Place 1 teaspoon whole black peppercorns in a large skillet, preferably nonstick. Cook over medium heat, shaking the pan occasionally, until fragrant and you hear the peppercorns start to crackle or roll around the pan on their own, about 3 minutes. Transfer to a bowl.
Heat 1 tablespoon unsalted butter and 1 tablespoon olive oil in the same skillet over medium heat until the butter is melted. Add the cabbage and sprinkle with ½ teaspoon kosher salt, and stir as best you can to coat the cabbage in the oil (the skillet will be full).

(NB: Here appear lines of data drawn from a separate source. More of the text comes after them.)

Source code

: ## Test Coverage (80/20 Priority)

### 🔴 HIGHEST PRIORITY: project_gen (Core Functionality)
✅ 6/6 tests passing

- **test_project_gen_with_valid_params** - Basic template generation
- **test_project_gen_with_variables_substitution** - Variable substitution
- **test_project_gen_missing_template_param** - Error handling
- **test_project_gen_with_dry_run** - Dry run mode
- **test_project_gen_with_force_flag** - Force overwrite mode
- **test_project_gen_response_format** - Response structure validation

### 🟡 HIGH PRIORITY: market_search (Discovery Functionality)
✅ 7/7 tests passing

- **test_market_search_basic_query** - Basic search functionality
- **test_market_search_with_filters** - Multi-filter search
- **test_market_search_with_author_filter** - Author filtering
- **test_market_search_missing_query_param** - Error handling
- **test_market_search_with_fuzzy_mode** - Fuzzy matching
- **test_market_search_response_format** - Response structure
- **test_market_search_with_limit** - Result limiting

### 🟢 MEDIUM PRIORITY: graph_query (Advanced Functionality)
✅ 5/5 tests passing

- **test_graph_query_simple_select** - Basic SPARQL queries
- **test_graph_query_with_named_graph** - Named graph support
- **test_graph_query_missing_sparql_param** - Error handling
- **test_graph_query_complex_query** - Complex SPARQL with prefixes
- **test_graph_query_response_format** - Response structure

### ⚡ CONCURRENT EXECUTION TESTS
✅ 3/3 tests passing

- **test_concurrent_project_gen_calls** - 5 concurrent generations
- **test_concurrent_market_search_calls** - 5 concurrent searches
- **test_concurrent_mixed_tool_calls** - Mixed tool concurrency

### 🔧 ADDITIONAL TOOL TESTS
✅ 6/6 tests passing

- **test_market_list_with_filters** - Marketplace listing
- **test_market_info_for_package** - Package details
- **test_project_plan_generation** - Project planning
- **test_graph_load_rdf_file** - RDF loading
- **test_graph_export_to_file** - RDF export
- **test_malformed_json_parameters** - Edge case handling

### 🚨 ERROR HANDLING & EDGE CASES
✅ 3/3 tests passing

Cover and cook for 10 minutes, stirring halfway through. Meanwhile, finely grate 2 ounces Pecorino Romano cheese (about ¾ cup), or measure out scant ⅔ cup store-bought grated. Reserve about 2 tablespoons of the cheese for garnish. Coarsely crush the peppercorns with a mortar and pestle or under a heavy pan on a cutting board, or coarsely grind in a spice grinder.
Uncover the cabbage and continue to cook, stirring occasionally, until the cabbage is very soft, 5 to 8 minutes more. Turn off the heat. Sprinkle with the cheese and black pepper, and toss to coat. Garnish with the reserved 2 tablespoons cheese and serve with lemon wedges if desired.